Disposer d’un support écrit présente en outre l’avantage d’être pérenne et de pouvoir être consulté à nouveau plus tard par l’apprenant. Nous pouvons toutefois nous demander si la consultation de capsules vidéos sur le même thème ne pourrait pas jouer le même rôle.



Une association à une discussion sur la réfutation et à une prise de jugement


Pris seul, le texte de réfutation n’est pas suffisant pour produire un changement conceptuel durable pour les individus qui y sont confrontés.

Il bénéficie à être exploité dans le cadre d’une discussion où les élèves doivent s’approprier les arguments pour poser un jugement personnel.

Les enseignants peuvent aider les élèves à éviter les problèmes de compréhension en s’assurant que la réfutation dans le passage est explicite et en mettant en évidence les arguments de réfutation d’un texte.
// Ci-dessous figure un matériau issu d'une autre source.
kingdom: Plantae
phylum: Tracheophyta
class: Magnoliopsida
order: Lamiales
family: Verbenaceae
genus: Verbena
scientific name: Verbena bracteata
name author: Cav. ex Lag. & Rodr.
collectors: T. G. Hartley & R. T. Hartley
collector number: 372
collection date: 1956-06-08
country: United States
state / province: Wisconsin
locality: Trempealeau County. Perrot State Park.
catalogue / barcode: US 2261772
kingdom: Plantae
Certains apprenants ne vont faire évoluer leurs conceptions naïves qu’après s’être engagés dans une discussion qui les a obligés à mobiliser des idées scientifiques présentes dans le texte.

Les discussions peuvent exiger que les élèves articulent et appuient leur point de vue à l’aide d’arguments scientifiques et probants tirés de textes. Cela constitue un moyen efficace de les aider à modifier leur compréhension incomplète et intuitive des concepts scientifiques complexes.

La discussion sur le texte de réfutation doit être guidée par l’enseignant et appuyée par le texte et la conception pédagogique. Les apprenants des groupes de discussion non encadrés sont susceptibles de se convaincre mutuellement de leurs conceptions erronées respectives.

Les apprenants peuvent avoir besoin de conseils de la part de l’enseignant pour attirer leur attention sur les sections du texte qui confirment les conceptions scientifiques. Dans le cas d’un texte de réfutation, il s’agit de la diriger sur la section qui réfute les idées préconçues non scientifiques.



Mise à jour le 22/05/2023



Bibliographie


Guzzetti, B. J. (2000). Learning counter-intuitive science concepts: what have we learned from over a decade of research? Reading & Writing Quarterly, 16(2), 89–98.